● Work instructions:
1. In the passage on beauty and social media, which brand does Huda Kattan own?
2. Return the section of the passage on beauty and social media that opens with the words containing "Consumers now have" and closes with "top beauty gurus!", copying it word for word.

If you were interested in beauty in the times before social media, you had to haul yourself down to the nearest David Jones or Myer, and head on over to the MAC counter or whatever your preferred brand was. This was not only a time-consuming activity, but if you were a newbie to makeup it felt like you were on trial if you didn’t know the difference between bronzer and tinted moisturiser. The experience could often be unpleasant. With the revolutionary invention of social media, the experience of being a beauty consumer couldn’t be easier!
Consumers now have unlimited access to shop for their beauty products online from almost anywhere in the world. We receive targeted ads and emails to let us know of sales and new releases, and we are able to follow people in the beauty industry online.
The biggest change in beauty occurred through the rise of the social media famous ‘beauty influencers’. This includes people like Huda Kattan (owner of HUDA Beauty), Rhianna (owner of Fenty Beauty), Nikkie de Jager (social media star of NikkieTutorials), and Jeffree Star (owner of Jeffree Star Cosmetics). There are literally thousands of beauty influencers, but these are 2019’s top beauty gurus!

● Extracted data:

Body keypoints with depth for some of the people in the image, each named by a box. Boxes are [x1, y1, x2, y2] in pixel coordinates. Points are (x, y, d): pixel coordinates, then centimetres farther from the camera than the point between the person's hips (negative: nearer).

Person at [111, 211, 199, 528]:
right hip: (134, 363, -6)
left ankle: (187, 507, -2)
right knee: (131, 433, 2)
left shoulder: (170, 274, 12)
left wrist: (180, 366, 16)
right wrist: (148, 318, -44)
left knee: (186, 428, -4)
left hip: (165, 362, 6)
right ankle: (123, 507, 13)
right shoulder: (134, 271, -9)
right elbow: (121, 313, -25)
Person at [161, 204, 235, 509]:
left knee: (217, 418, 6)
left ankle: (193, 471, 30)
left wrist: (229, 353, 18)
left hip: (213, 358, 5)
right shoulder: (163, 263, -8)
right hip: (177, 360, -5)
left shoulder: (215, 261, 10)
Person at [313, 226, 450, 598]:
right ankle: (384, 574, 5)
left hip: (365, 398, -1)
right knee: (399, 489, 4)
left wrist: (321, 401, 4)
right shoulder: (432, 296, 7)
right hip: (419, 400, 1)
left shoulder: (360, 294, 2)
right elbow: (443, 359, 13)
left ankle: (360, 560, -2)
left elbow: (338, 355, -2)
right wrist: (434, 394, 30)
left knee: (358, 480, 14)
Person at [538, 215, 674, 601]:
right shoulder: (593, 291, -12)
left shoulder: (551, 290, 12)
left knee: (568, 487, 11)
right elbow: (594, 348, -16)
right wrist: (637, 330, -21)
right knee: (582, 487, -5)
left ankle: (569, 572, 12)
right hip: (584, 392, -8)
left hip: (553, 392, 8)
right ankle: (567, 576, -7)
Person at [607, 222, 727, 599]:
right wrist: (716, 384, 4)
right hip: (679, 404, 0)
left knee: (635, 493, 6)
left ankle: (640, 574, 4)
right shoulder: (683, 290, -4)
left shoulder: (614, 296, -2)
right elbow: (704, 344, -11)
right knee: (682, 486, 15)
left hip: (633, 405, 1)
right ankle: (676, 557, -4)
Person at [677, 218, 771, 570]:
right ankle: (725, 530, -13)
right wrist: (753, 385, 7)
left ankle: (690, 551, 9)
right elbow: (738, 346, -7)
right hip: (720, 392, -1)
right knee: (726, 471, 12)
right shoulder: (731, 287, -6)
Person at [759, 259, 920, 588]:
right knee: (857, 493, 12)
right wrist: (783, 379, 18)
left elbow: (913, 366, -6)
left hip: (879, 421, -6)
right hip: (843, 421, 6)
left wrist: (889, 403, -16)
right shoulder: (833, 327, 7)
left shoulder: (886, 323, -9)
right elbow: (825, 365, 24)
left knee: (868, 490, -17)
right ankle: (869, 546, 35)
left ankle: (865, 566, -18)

● Response list:
1. HUDA Beauty.

2.
Consumers now have unlimited access to shop for their beauty products online from almost anywhere in the world. We receive targeted ads and emails to let us know of sales and new releases, and we are able to follow people in the beauty industry online.
The biggest change in beauty occurred through the rise of the social media famous ‘beauty influencers’. This includes people like Huda Kattan (owner of HUDA Beauty), Rhianna (owner of Fenty Beauty), Nikkie de Jager (social media star of NikkieTutorials), and Jeffree Star (owner of Jeffree Star Cosmetics). There are literally thousands of beauty influencers, but these are 2019’s top beauty gurus!